Diplomarbeit

 

SchülerInnenvorstellungen im Fokus der Unterrichtsplanung zum Thema "Elektrochemie" für eine achte Schulstufe AHS/WMS
Stefan Richter

In dieser Diplomarbeit wurden zwei Unterrichtseinheiten für den Chemieunterricht der 8. Schulstufe zum Thema Elektrochemie geplant, durchgeführt und in weiterer Folge analysiert. Das Ziel dieses Unterrichts sollte sein, dass das Verständnis der Schülerinnen und Schüler gegenüber elektrochemischen Vorgängen, konkret der Funktionsweise einer Batterie, gefördert wird. Zur Planung wurden in der Literatur beschriebene Schülerinnen- und Schülervorstellung zum Thema Elektrochemie, sowie anderen Bereichen der Chemie und Physik, die eine wichtige Rolle zum Verstehen beitragen, berücksichtigt.Aus fachdidaktischen Erhebungen weiß man, dass Lernen ein aktiver Prozess ist, der von den Erfahrungen der Schülerinnen und Schüler stark beeinflusst wird (Barke et al., 2015). Bei der Unterrichtsplanung sind bezüglich des Lernens Präkonzepte von großer Bedeutung. Aus konstruktivistischer Sicht ist es notwendig, den aktuellen Wissensstand der Schülerinnen und Schüler zu kennen, um im Anschluss neues Wissen sinnvoll darauf aufbauen zu können (Duit, 2010). Mittlerweile hat man aus verschiedenen Untersuchungen, wie z. B. von Reinders Duit (2009), die Erkenntnis gewonnen, dass alle Lernenden ihre eigenen Ideen und Vorstellungen zum jeweiligen Thema bereits in den Unterricht mitbringen.

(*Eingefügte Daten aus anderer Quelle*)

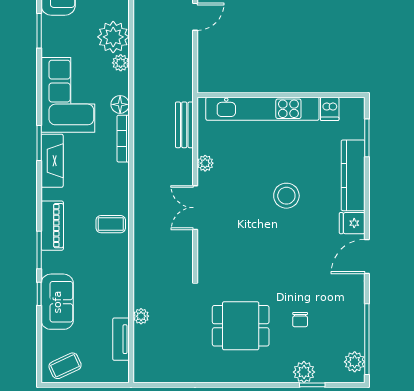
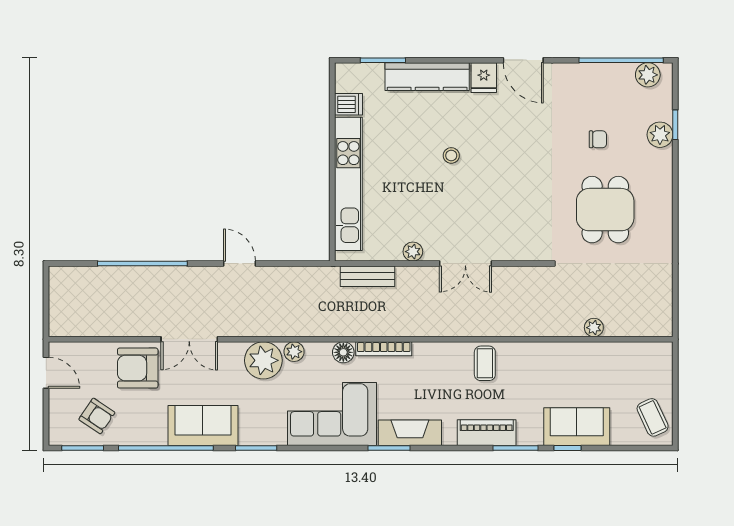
stool: (286, 196) -> (451, 155), width x0.53, depth x0.53
tv unit: (121, 339) -> (621, 351), removed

In meiner Arbeit wurde die Entstehung der Unterrichtseinheiten, sowie dessen Durchführung und Evaluierung im Detail beschrieben. Ebenfalls wurde die Entwicklung des Multiple-Choice-Fragebogens zur Evaluierung und dessen statistische Auswertung nach Bortz und Schuster (2010) beleuchtet. Die Unterrichtsplanung kann von Lehrkräften ohne größere Veränderungen direkt für den Chemieunterricht verwendet werden.

Der konzipierte Unterricht wurde in vier Klassen der 4. Schulstufe einer AHS/WMS getestet. Jede der Unterrichtsstunden bestand aus einem Schülerinnen- und Schülerversuch mit dazugehörenden Aufgaben, welche die Schülerinnen und Schüler in Kleingruppen bearbeiteten. Zwischen den selbständig zu machenden Aufgaben gab es ergänzende Erklärungen der Lehrperson. Auf Arbeitsblättern wurden die Beobachtungen während den Versuchen, sowie die Antworten zu den Aufgaben festgehalten. Darüber hinaus wurde von den Schülerinnen und Schülern vor und nach der Durchführung des geplanten Unterrichts der entwickelte Fragebogen ausgefüllt.

Die Antworten der Schülerinnen und Schüler auf dem Fragebogen bildeten die Grundlage dieser Arbeit. Dadurch wurde ermittelt, welche der behandelten Teilbereiche nach dem durchgeführten Unterricht zur Funktionsweise eines galvanischen Elements sich im Vergleich zu vorher verbessert haben und wo die Schülerinnen und Schüler Probleme haben.

Aufgrund dieser Auswertungen konnten Schwierigkeiten identifiziert und Vorschläge zur Verbesserung der Unterrichtseinheiten am Ende der Arbeit gemacht werden.